• **Given request**: In every one of the entries below, switch "scientific name" to "species name" and keep all other text the same. Leave the pictures out of your answer.

Stored records:
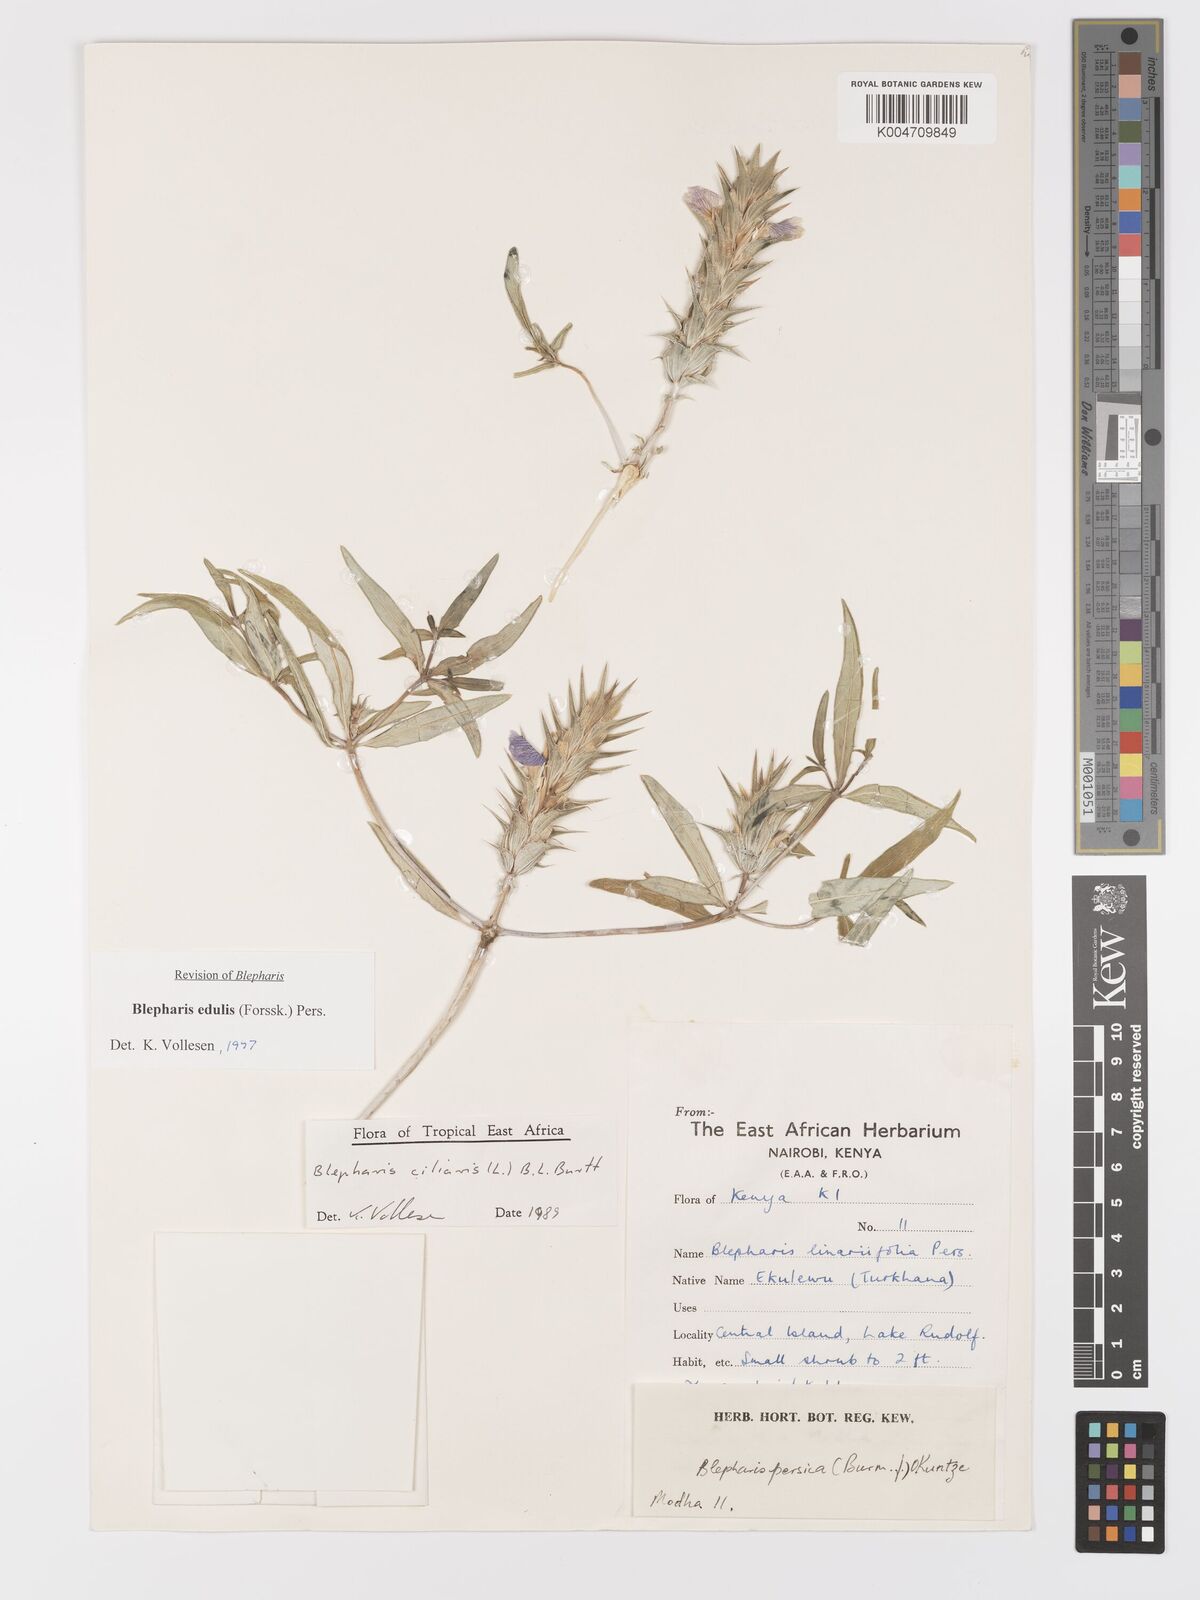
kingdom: Plantae
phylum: Tracheophyta
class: Magnoliopsida
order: Lamiales
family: Acanthaceae
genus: Blepharis
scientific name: Blepharis edulis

• **Right answer**:
kingdom: Plantae
phylum: Tracheophyta
class: Magnoliopsida
order: Lamiales
family: Acanthaceae
genus: Blepharis
species name: Blepharis edulis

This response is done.